I like @patperry's naming suggestions too. I could live without the tif_ prefixes. But I suggest as_corpus_character ... instead of _vector (since everything is a vector).

We still need the functions for the dtm however since there should be some enforcement of the structure that document and term names are unique, and possibly (my weak preference) that the dimensions are also named "documents" and "terms", which, if we adopt names, would be standard. The elements of these names (the doc ids and the term labels) can be anything the user sets, but we would also set a default (see below) if for some reason they are NULL.

Something like:

m <- matrix(1:20, nrow = 4)

as(Matrix(m, dimnames = list(documents = paste0("d", seq_len(nrow(m))), 
                             terms = paste0("term", seq_len(ncol(m))))), 
   "dgCMatrix")
## 4 x 5 sparse Matrix of class "dgCMatrix"
##          terms
## documents term1 term2 term3 term4 term5
##        d1     1     5     9    13    17
##        d2     2     6    10    14    18
##        d3     3     7    11    15    19
##        d4     4     8    12    16    20
patperry commented 7 years ago

Would the following interface be acceptable for the "data frames" people?
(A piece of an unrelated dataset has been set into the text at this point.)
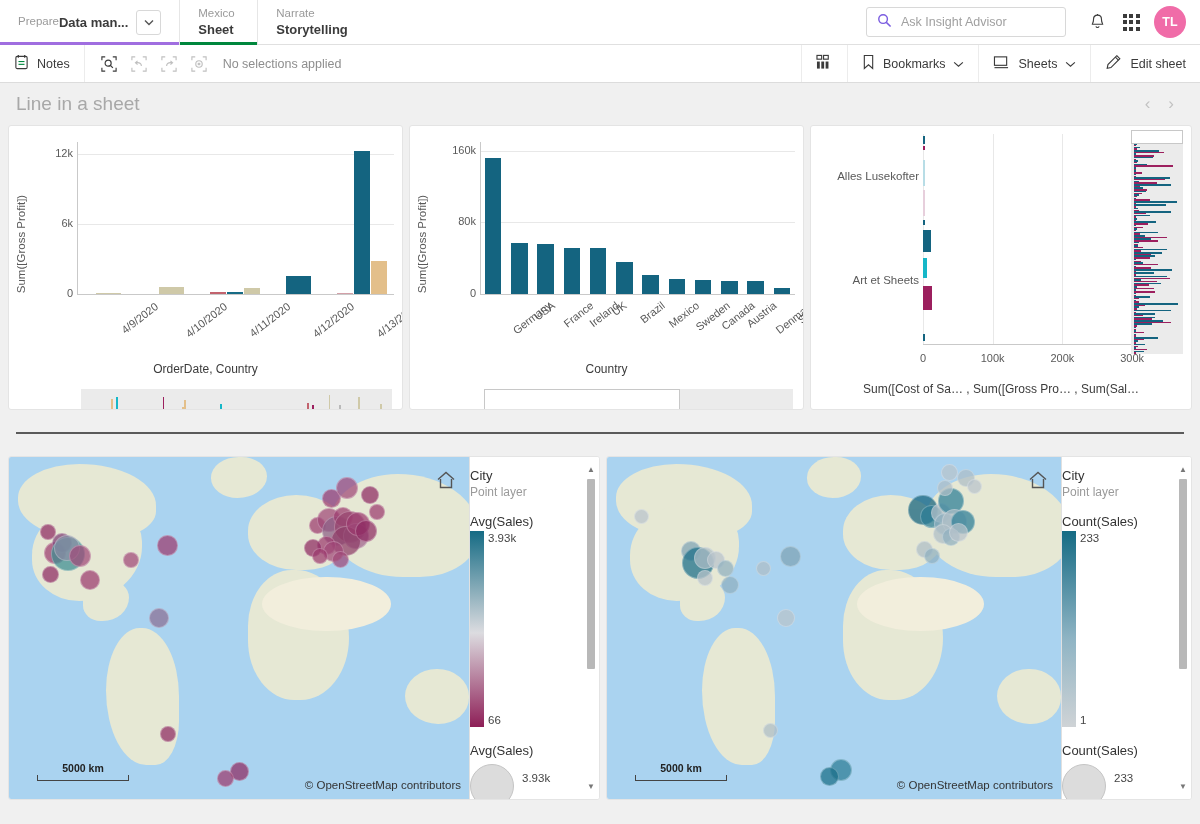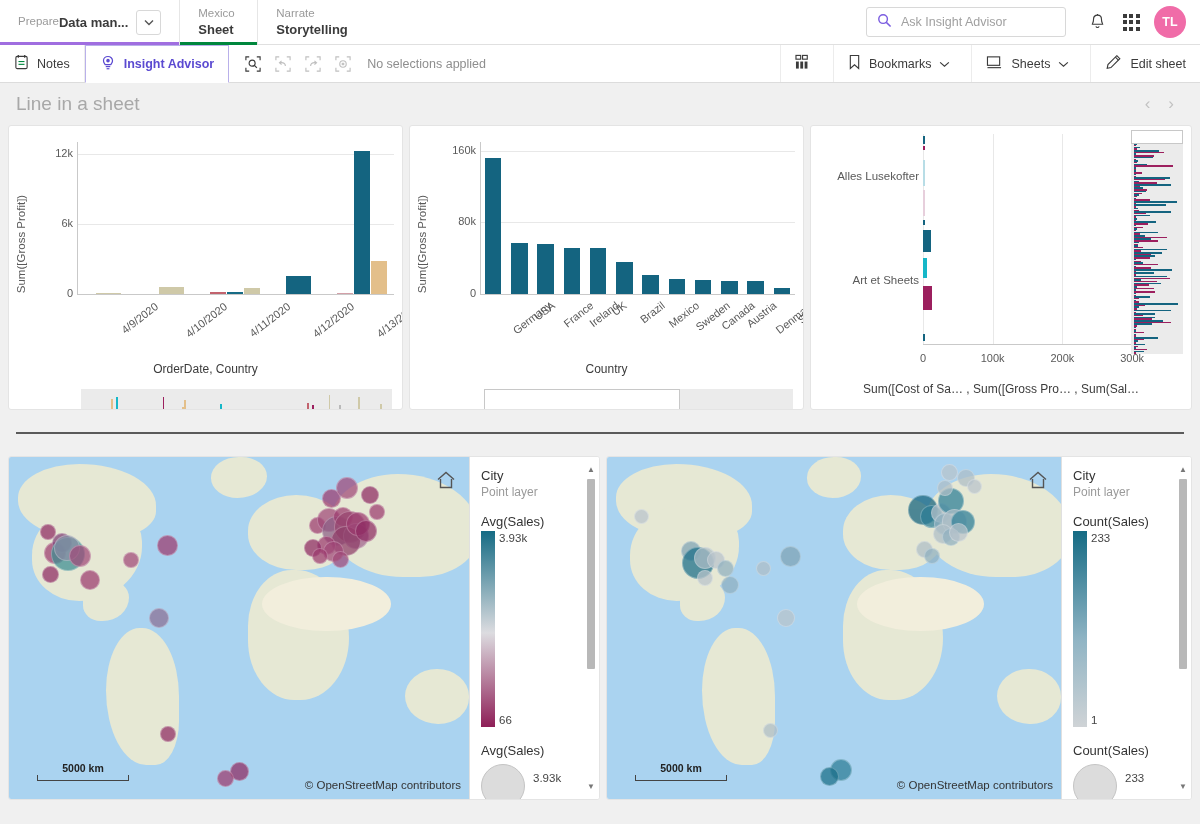"Insight Advisor" div.tb-btn { html: <div> <span> <svg> <path></path> <circle></circle> <line></line> <line></line> </svg> </span> <span>Insight Advisor</span> </div> -> none }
tokens <- function(x, ids = names(x)) {
    text <- as.character(x)
    ans <- stringi::stri_split_boundaries(text, type="word")
    names(ans) <- ids
    ans
}

This function will accept a few formats:

# 1. character vector without names

tokens(c("The first sentence.", "The next!"))
## [[1]]
## [1] "The"      " "        "first"    " "        "sentence" "."       
##
## [[2]]
## [1] "The"  " "    "next" "!"   

# 2. character vector with names

## tokens(c(a="The first sentence.", a="The next!"))
## $a
## [1] "The"      " "        "first"    " "        "sentence" "."       
##
## $a
## [1] "The"  " "    "next" "!"  

# 3. list without names

tokens(list("The first sentence.", "The next!"))

# 4. list with names

tokens(list(a="The first sentence.", b="The next!"))
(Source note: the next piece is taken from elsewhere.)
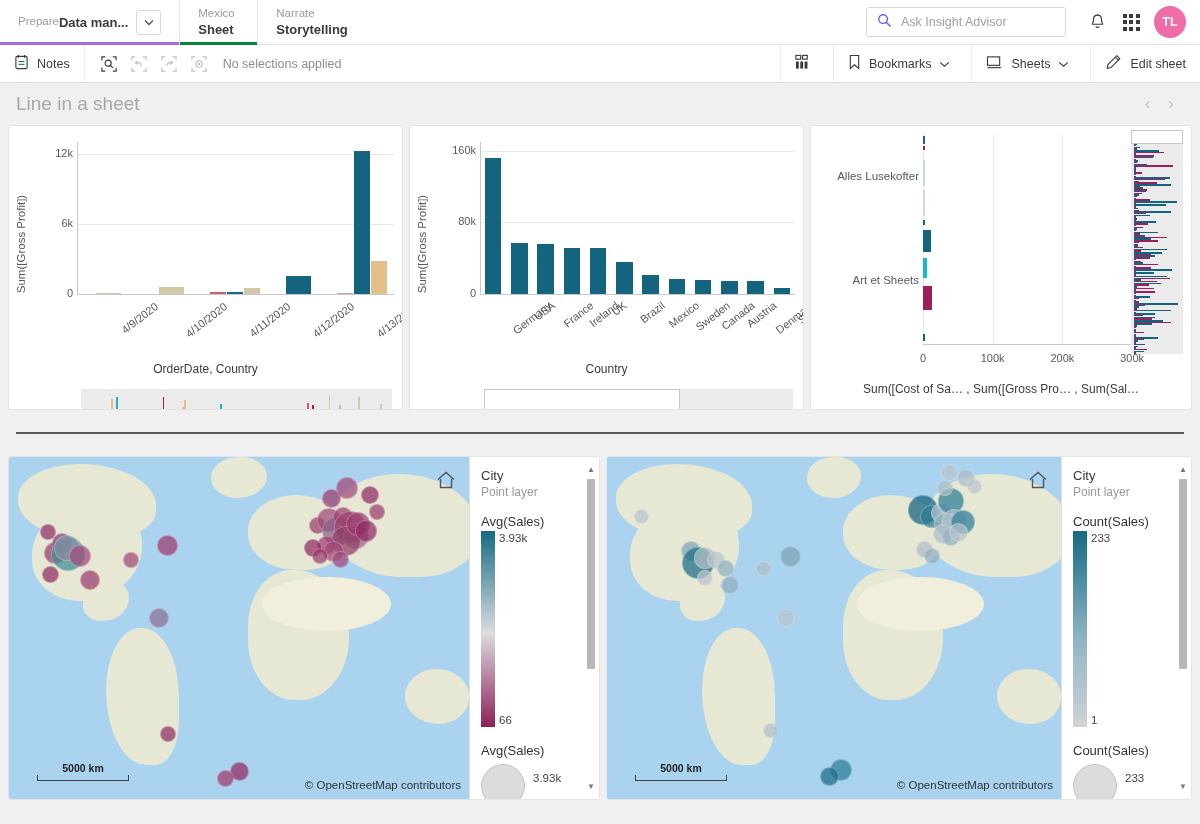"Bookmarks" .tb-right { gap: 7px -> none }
# 5. data frame (with explicit argument passing)

df <- data.frame(doc_id=c("a", "b"), text=c("The first sentence.", "The next!"))
with(df, tokens(text, doc_id))

# 6. custom object

x <- structure(c(apache2="http://www.apache.org/licenses/LICENSE-2.0.txt",
                 gpl3="https://www.gnu.org/licenses/gpl-3.0.txt"),
               class="urlcorpus")

as.character.urlcorpus <- function(x) {
    sapply(x, function(addr) paste(readLines(url(addr)), collapse="\n"))
}

tokens(x) # this will download the files and tokenize them
statsmaths commented 7 years ago

Thanks for all of the feedback. I think this has been really helpful and the format is greatly improved from our initial proposal.

I have consolidated the recent proposals and implemented them in version 0.2.0 of the tif package: https://github.com/ropensci/tif. This includes the new naming conversions, multiple tokens/corpus object types, and new coercion functions.
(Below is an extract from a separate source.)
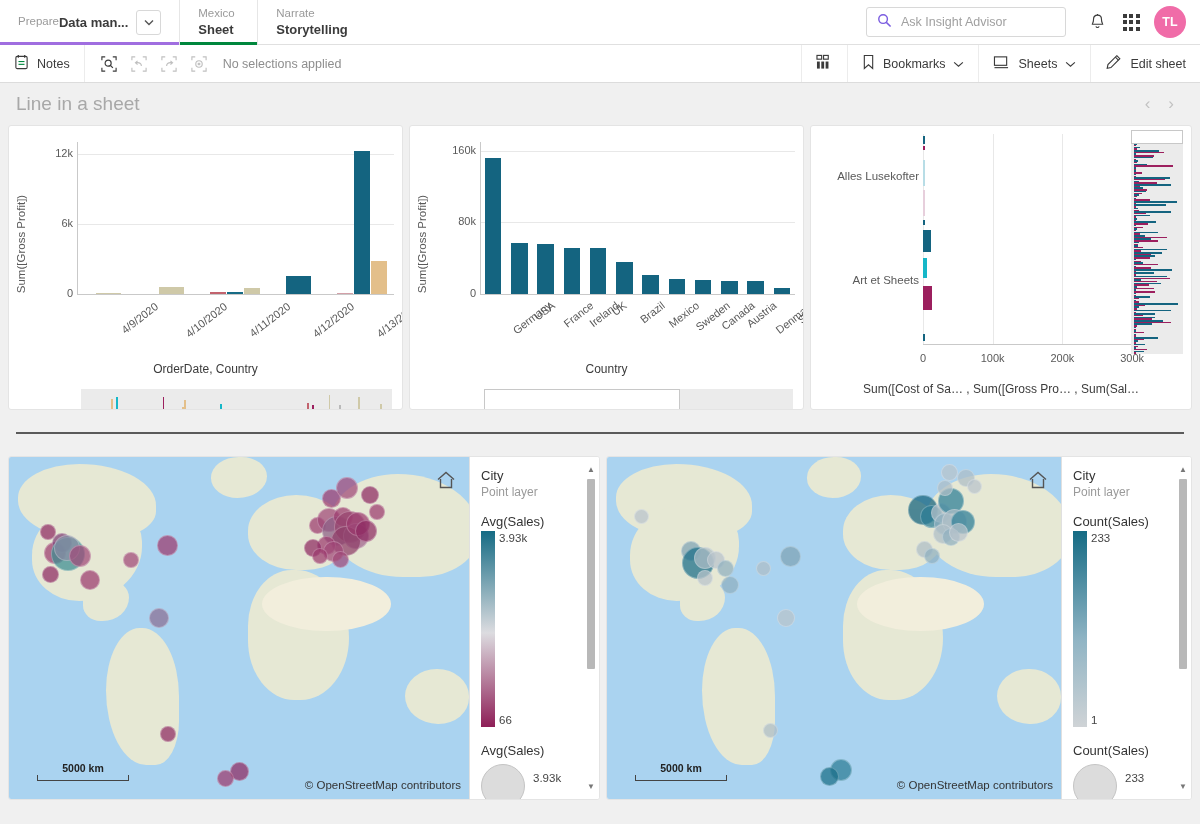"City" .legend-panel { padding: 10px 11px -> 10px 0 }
The only change I can think of here that I did not do (yet at least) is removing the tif_ prefix; there was strong support for this amongst some at the workshop and it is recommended by the rOpenSci guidelines. Like @patperry, I tend to explicitly using the tif:: format, so it doesn't effect me as much but I'm just trying to play nicely with those published standards.

Unless there are any major roadblocks, can I suggest offloading this discussion to the tif repo issues page at this point? It would be easier, I think, if we could open individual issues for any particular proposed changes or bugs. We can post back here when we feel that the format as stabilized enough to start integrating it into our packages.

kbenoit commented 7 years ago

Excellent, thanks. When done with my workshop(s) this weekend I will be happy to review and contribute code.